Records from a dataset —
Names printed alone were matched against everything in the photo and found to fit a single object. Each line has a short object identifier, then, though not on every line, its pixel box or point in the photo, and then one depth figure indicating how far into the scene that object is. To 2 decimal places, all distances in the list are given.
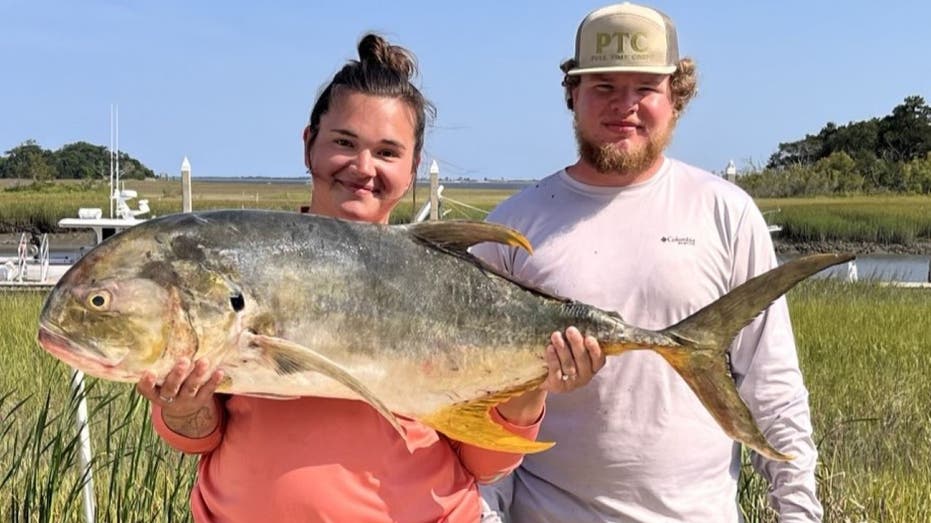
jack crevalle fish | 2.14
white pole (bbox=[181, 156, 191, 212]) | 15.41
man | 3.13
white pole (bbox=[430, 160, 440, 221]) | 13.30
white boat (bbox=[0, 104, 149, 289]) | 18.66
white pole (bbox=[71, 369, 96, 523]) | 3.73
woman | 2.32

Task —
Would you copy out each line of the records above where the word "pole" occurs?

Solved problem —
white pole (bbox=[181, 156, 191, 212]) | 15.41
white pole (bbox=[430, 160, 440, 221]) | 13.30
white pole (bbox=[71, 369, 96, 523]) | 3.73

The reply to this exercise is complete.